E' un exe che lancia la funzione PrintUIEntry dentro la dll printui.dll?
najmarte15 Marzo 2021, 11:43 #2
Stampare è uno scenario altamente specifico e inusuale. Ci può stare che sfugga ad accuratissimi controlli di una divisione RS, anche in una azienda grande come MS.
Gundam.7515 Marzo 2021, 11:52 #3
Ok la pezza, ma fammi uno script che automaticamente mi sistema TUTTE le stampanti. Ho stampanti ricoh in tutta italia in dominio, in alcune sedi ne ho una decina, gli utonti (tanti) non lanceranno mai lo scripit con il nome della stampante...
Faccio prima a mandare loro lo script per disinstallare la patch
Marko_00115 Marzo 2021, 11:55 #4
https://docs.microsoft.com/it-it/wi...undll32-printui
-
per il CMD
wmic qfe list
elenca gli aggiornamenti installati
e
wusa /uninstall /kb:<kbnumber>
dovrebbe rimuoverli
Gundam.7515 Marzo 2021, 12:15 #5
Windows 2020 o 20h2
wusa /uninstall /kb:5000802

Windows 1909
wusa /uninstall /kb:5000808
pity9115 Marzo 2021, 14:29 #6
sto rimuovendo la patch da tutti i clienti che lamentano il problema con le le stampanti Kyocera KX e metto in pasusa per 15 gg gli aggiornamenti.
Svelgen15 Marzo 2021, 14:45 #7
Bene.
Quindi se ne deduce che il problema non erano certo i driver di stampa che fino a ieri funzionavano benissimo.
\_Davide_/15 Marzo 2021, 16:01 #8
Io dai miei ho risolto installando i driver Kyocera V4 e lasciando la patch installata.
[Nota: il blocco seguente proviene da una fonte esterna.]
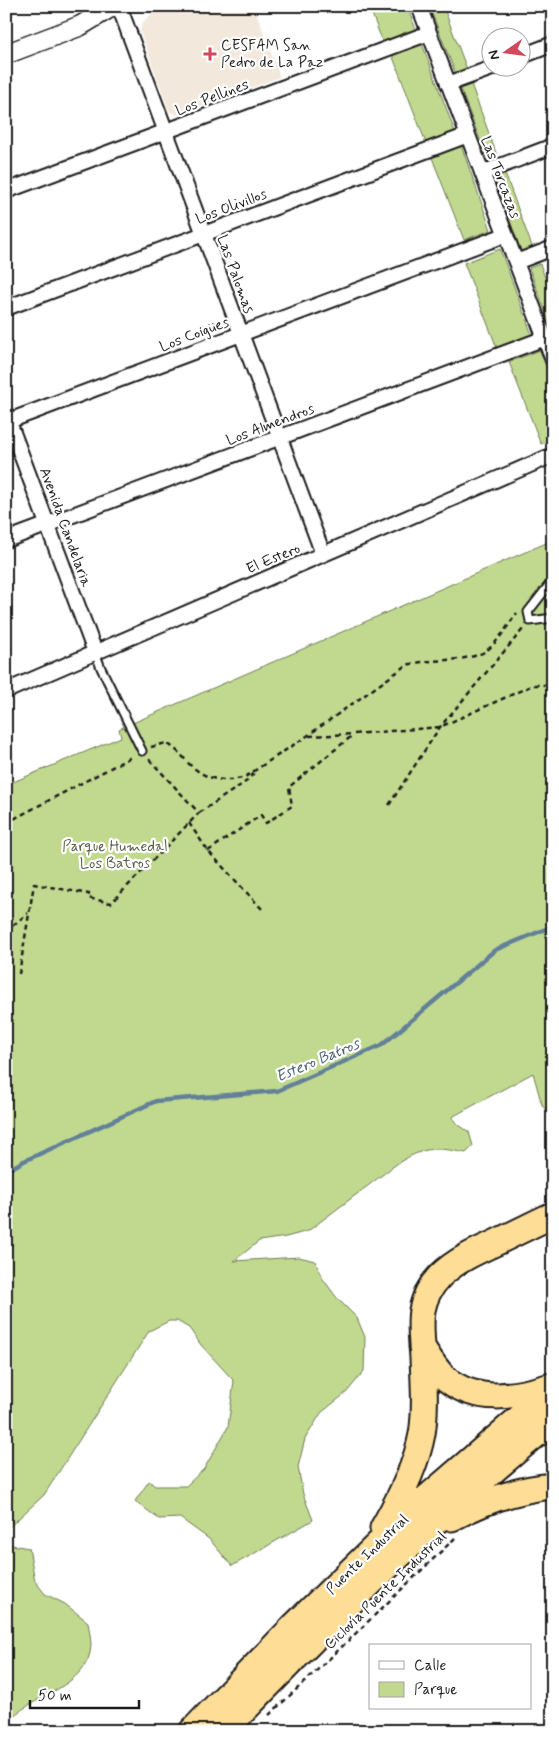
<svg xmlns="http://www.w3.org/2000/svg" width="559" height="1737" viewBox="0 0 559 1737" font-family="Mynerve,sans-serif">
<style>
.built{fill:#f3e8dc}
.green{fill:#c1d98f;stroke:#6e7a56}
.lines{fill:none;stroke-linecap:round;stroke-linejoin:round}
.stream{stroke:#628099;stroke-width:4.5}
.lane-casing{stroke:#1c1c1c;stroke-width:11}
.street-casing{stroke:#1c1c1c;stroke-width:18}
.secondary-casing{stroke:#1c1c1c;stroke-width:22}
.highway-casing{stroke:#1c1c1c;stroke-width:29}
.path{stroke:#1c1c1c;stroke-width:2.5;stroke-dasharray:5 4;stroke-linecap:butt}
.lane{stroke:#fff;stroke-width:7}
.street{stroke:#fff;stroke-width:14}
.secondary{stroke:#fff;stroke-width:19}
.highway{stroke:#fedd96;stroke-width:25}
.poi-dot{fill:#d1495b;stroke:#fff;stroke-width:2}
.labels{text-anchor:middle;stroke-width:4.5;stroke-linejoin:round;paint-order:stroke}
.poi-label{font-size:15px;fill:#1c1c1c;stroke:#fff;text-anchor:start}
.street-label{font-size:15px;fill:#1c1c1c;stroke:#fff}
.park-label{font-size:15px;fill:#565e44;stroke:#fff}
.water-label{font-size:16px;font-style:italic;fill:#4a5f70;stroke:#fff}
</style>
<rect width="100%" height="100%" fill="#fff"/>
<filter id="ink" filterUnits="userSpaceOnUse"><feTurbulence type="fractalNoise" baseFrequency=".02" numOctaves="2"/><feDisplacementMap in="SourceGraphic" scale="10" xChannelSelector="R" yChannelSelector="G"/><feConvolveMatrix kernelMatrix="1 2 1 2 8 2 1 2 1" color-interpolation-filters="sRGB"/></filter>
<g filter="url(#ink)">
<path class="built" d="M160,6H254L280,77L178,115L169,111L140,31L142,23Z"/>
<path class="green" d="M369,6H407L416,30L383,43Z
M429,6H443L468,72L457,77Z
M421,41L455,132L426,143L391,52Z
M471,84L499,161L490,165L460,88Z
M461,145L491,230L464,240L431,155Z
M504,171L533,249L522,253L493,175Z
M500,249L532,335L497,348L464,263Z
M540,264L553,299V332L529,268Z
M540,350L553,384V439L541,444L509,362Z
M553,540V1116L551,1117L542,1105L533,1073L452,1117L456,1123L469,1132L473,1146L466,1153C435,1147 426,1146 398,1163L308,1231L286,1237L259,1241L234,1261L299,1257L315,1261L323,1279L337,1298L357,1318L365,1337L364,1371L347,1392L321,1413L305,1439L298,1467L303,1494L313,1520L232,1566L209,1539L180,1518L159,1519L135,1501L149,1481L155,1486H186L204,1469L228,1427L234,1381L201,1345L189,1328L177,1321H169L149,1331L44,1495L6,1530V785L121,737L119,729Z
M6,1544L29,1548L35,1581L45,1594L65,1604L88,1622C89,1630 91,1638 91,1645C90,1687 29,1696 6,1723Z"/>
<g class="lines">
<path class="stream" d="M6,1171L24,1161L156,1101L277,1091L382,1045L495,950L553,926"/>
<defs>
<path id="lane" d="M553,580L528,612L530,621L553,618
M95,652L101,668L142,751"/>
<path id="street" d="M119,6L323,554
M419,6L553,360
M522,56L553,44
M448,84L492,68
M482,173L553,146
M6,191L429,33
M516,262L553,248
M6,308L468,135
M6,414L95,652
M6,422L505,235
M6,540L545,338
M6,691L553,455"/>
<path id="secondary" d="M6,54L80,26L113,6"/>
<path id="highway" d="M422,1347C429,1358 436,1370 445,1378C476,1404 515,1397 551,1386
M452,1518C484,1501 517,1489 553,1486
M383,1528C399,1500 416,1467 422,1434C426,1409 424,1384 423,1358C421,1327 415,1302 440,1276C455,1261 475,1252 495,1243C514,1234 533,1224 553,1215
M192,1731L292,1628L415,1508L553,1389
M224,1731C328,1623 435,1515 553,1421"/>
</defs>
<use href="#lane" class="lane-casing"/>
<use href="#street" class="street-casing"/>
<use href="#secondary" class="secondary-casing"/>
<use href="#highway" class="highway-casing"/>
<path class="path" d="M309,736L354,734L440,727L533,685H553
M151,747L166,743C175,748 181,754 187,762C204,779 223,784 245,777L307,736L407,665C429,658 471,663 487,650C499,641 508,625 517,613
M389,805L440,727L524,628
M199,813L247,781L254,773
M6,823L133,756
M189,823L208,851L262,909
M208,851L261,815L266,823L292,806L289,787L353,735
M6,931L28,913
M19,974L34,884L89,894L88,898L111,903L199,813L148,758
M269,1715L328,1660L455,1538"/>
<use href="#lane" class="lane"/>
<use href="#street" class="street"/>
<use href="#secondary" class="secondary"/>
<use href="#highway" class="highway"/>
</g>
</g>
<path class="poi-dot" d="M207.5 46.5h5v5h5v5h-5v5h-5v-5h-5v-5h5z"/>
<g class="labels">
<g class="poi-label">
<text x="221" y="50">CESFAM San<tspan x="221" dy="17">Pedro de La Paz</tspan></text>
</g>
<g class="street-label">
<text transform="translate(212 97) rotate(-21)" y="5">Los Pellines</text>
<text transform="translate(501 177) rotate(69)" y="5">Las Torcazas</text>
<text transform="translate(231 206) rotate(-21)" y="5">Los Olivillos</text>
<text transform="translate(236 274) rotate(70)" y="5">Las Palomas</text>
<text transform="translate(194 334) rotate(-21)" y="5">Los Coigües</text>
<text transform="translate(270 424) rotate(-21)" y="5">Los Almendros</text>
<text transform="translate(66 527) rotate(70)" y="5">Avenida Candelaria</text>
<text transform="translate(273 558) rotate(-23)" y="5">El Estero</text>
<text transform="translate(367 1554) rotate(-44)" y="5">Puente Industrial</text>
<text transform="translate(385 1590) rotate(-44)" y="5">Ciclovía Puente Industrial</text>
</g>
<g class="park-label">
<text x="115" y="851">Parque Humedal<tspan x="115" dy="17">Los Batros</tspan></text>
</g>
<g class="water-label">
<text transform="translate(317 1059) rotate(-23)" y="6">Estero Batros</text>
</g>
</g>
<rect width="559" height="1737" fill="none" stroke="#fff" stroke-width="25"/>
<rect x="12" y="12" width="534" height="1712" fill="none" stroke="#1c1c1c" stroke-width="2" filter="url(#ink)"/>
<rect x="369" y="1644" width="162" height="65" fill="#ffffff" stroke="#a4a4a4"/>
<rect x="379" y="1661" width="25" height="8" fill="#ffffff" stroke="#a4a4a4"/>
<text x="414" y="1670" font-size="15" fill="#1c1c1c">Calle</text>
<rect x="379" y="1682" width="25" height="15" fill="#c1d98f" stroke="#a4a4a4"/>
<text x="414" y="1694" font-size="15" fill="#1c1c1c">Parque</text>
<g transform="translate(506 52) rotate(256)"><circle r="24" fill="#ffffff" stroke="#a4a4a4"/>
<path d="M0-4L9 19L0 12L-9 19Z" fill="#d1495b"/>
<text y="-8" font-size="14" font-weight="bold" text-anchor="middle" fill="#1c1c1c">N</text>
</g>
<path d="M30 1700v8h109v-8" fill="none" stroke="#1c1c1c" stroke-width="2.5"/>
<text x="38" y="1700" font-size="15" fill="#1c1c1c" stroke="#ffffff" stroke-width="4" paint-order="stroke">50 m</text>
</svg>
Se sorgono complicazioni vi avviso

In teoria potrebbe bastare rimuovere la stampante e riaggiungerla tramite Windows.
SpyroTSK15 Marzo 2021, 17:10 #9
In azienda abbiamo stampanti Utax (kyocera travestite), Kyocera e Zebra, su tutte e tre stesso problema.

Risolto togliendo i driver e rimessi ma in PCL6, altrimenti come suggerito rimuovendo gli aggiornamenti e bloccare gli aggiornamenti per un tot di tempo.

Però sticazzi, se ci fossero stati problemi con le stampanti sconosciute e cinesi, ci poteva stare, ma stiamo parlando di macchine da lavoro ampiamente vendute.
LL115 Marzo 2021, 17:38 #10
Originariamente inviato da: SpyroTSK
Però sticazzi [...]


non cancella certo il disservizio che ha arrecato (anche se a regola il codice è fornito 'AS IS') però è per questo che personalmente almeno ritengo sia quanto mai opportuna maggior trasparenza (la 'gente' infatti vorrebbe capire e non limitarsi alle due righe di comunicato che non spiegano evidentemente una beneamata mazza)..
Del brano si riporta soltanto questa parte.